Play Switched On Bach for the reception.
Shopping List
- Battery for Amiga 2500?
- Parallel printer cable, DB25 to Centronics.
Getting Amiga onto internet
We could use the Mac script we use to serve internet to a TiVo via serial to serve it to an Amiga, then have the Amiga be a modem just like the TiVo. 00:24, 7 September 2011 (UTC)
In-exhibition notes
- During the week, we noticed different things about visitors and the exhibit
When some people come into the exhibit, the first computer they see is the SE/30 at the chat station. It's there to allow people to chat with a user on the iMac behind it, but there usually isn't a second person there. One case where the either the poster should more loudly give instructions, or there should be instructions on the computer itself.
The guest book works, people sign it every day. FileMaker was a boon.
People play games on the Amiga 1200. Yay!

■ ■ ■ ■ ■ ■ ■

• _Tasks to perform_
a) Can you recast the listing, from its start through the line containing "like file managers and messaging apps, often", as a Markdown table with the columns Row and Listing line, leaving out blank lines?
b) Can you continue the computer exhibition notes after their final line?

• _Supplied material_
■ ■ ■ ■ ■ ■ ■

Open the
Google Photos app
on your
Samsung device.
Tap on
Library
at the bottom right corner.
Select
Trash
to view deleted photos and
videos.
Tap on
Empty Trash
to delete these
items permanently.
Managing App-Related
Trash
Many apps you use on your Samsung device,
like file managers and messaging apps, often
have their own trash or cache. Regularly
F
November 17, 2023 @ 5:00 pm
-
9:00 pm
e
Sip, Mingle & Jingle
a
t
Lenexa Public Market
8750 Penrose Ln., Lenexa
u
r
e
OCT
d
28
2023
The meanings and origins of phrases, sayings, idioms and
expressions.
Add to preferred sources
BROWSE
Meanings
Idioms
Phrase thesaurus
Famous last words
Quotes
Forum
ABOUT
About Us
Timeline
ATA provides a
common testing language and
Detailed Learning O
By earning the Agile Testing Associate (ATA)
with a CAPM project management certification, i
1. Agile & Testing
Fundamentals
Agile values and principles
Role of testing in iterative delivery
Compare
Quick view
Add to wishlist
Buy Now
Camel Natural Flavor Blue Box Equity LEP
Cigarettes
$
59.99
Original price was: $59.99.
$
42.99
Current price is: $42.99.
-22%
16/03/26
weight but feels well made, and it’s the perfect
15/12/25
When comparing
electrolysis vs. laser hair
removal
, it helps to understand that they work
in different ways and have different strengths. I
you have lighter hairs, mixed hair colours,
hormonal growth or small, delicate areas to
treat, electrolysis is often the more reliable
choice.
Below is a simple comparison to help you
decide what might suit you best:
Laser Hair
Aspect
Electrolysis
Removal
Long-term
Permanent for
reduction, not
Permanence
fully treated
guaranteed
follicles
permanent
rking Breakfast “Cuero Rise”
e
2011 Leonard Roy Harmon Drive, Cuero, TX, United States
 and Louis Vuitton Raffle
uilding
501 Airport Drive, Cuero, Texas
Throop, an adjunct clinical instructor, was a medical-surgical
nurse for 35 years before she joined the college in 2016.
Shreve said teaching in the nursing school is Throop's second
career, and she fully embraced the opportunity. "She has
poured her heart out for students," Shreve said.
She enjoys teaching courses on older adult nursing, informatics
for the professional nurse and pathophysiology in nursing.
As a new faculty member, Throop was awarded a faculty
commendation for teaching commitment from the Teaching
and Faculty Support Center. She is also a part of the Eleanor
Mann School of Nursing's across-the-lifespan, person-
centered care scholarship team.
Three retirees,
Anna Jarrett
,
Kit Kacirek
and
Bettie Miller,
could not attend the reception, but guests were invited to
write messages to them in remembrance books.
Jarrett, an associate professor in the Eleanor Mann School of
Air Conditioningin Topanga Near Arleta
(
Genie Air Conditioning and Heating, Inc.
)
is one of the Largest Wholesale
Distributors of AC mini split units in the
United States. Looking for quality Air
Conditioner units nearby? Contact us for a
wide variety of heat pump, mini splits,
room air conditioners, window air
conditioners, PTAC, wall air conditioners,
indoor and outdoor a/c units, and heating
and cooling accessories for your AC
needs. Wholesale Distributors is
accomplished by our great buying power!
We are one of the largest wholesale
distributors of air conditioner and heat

■ ■ ■ ■ ■ ■ ■

• _Exercise results_
a)
| Row | Listing line |
|---|---|
| 1 | Open the |
| 2 | Google Photos app |
| 3 | on your |
| 4 | Samsung device. |
| 5 | Tap on |
| 6 | Library |
| 7 | at the bottom right corner. |
| 8 | Select |
| 9 | Trash |
| 10 | to view deleted photos and |
| 11 | videos. |
| 12 | Tap on |
| 13 | Empty Trash |
| 14 | to delete these |
| 15 | items permanently. |
| 16 | Managing App-Related |
| 17 | Trash |
| 18 | Many apps you use on your Samsung device, |
| 19 | like file managers and messaging apps, often |

b)
Many visitors can't help but compare these computers to todays, but also many visitors reflect on the historical milieu and the usefulness of these computers back then.
The bright lights and the running computers only compound the poor air conditioning of Sibley, so we should have turned on the room air conditioners earlier.
The lighting is excellent, Beth and Alison did a great job.
The LCD and modern CRT attached to the two Amiga 3000s made them viewable at their high resolution without strain. One historical miscue, but comfort might be more important than authenticity in this case.
The article "Elegance of the PC" in the Cornell Daily Sun, Sep 21 summarizes many visitors' impressions of the exhibit. It brings to the front the conflict between appreciating these machines for what they were when they were and comparing them to today's machines, in terms of function and of design/aesthetics.
Some visitors said they had never heard of Amiga computers, so at least we brought a product that once was used by 5 million people back into light.
19:41, 22 September 2011 (UTC)
There should be a larger, clearer, separate photo of Agnus, Paula, Gary, and Denise, for clarity, to grok the dialogues. 21:23, 27 September 2011 (UTC)
Should have put VNC on the chat iMac, to maintain it from afar. Also should have set up a computer at home to maintain the chat channel no matter what happened to the iMac.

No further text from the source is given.